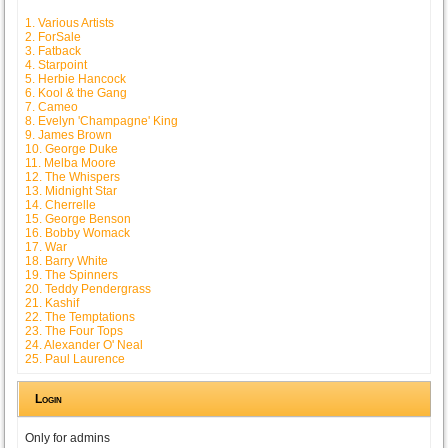
1. Various Artists
2. ForSale
3. Fatback
4. Starpoint
5. Herbie Hancock
6. Kool & the Gang
7. Cameo
8. Evelyn 'Champagne' King
9. James Brown
10. George Duke
11. Melba Moore
12. The Whispers
13. Midnight Star
14. Cherrelle
15. George Benson
16. Bobby Womack
17. War
18. Barry White
19. The Spinners
20. Teddy Pendergrass
21. Kashif
22. The Temptations
23. The Four Tops
24. Alexander O' Neal
25. Paul Laurence
Login
Only for admins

What the task requires: Render the lines above as a Markdown table with the columns Row and Line, numbering each row and omitting blank lines. Leave the picture out of the table.

Answer for this exercise:
| Row | Line |
|---|---|
| 1 | 1. Various Artists |
| 2 | 2. ForSale |
| 3 | 3. Fatback |
| 4 | 4. Starpoint |
| 5 | 5. Herbie Hancock |
| 6 | 6. Kool & the Gang |
| 7 | 7. Cameo |
| 8 | 8. Evelyn 'Champagne' King |
| 9 | 9. James Brown |
| 10 | 10. George Duke |
| 11 | 11. Melba Moore |
| 12 | 12. The Whispers |
| 13 | 13. Midnight Star |
| 14 | 14. Cherrelle |
| 15 | 15. George Benson |
| 16 | 16. Bobby Womack |
| 17 | 17. War |
| 18 | 18. Barry White |
| 19 | 19. The Spinners |
| 20 | 20. Teddy Pendergrass |
| 21 | 21. Kashif |
| 22 | 22. The Temptations |
| 23 | 23. The Four Tops |
| 24 | 24. Alexander O' Neal |
| 25 | 25. Paul Laurence |
| 26 | Login |
| 27 | Only for admins |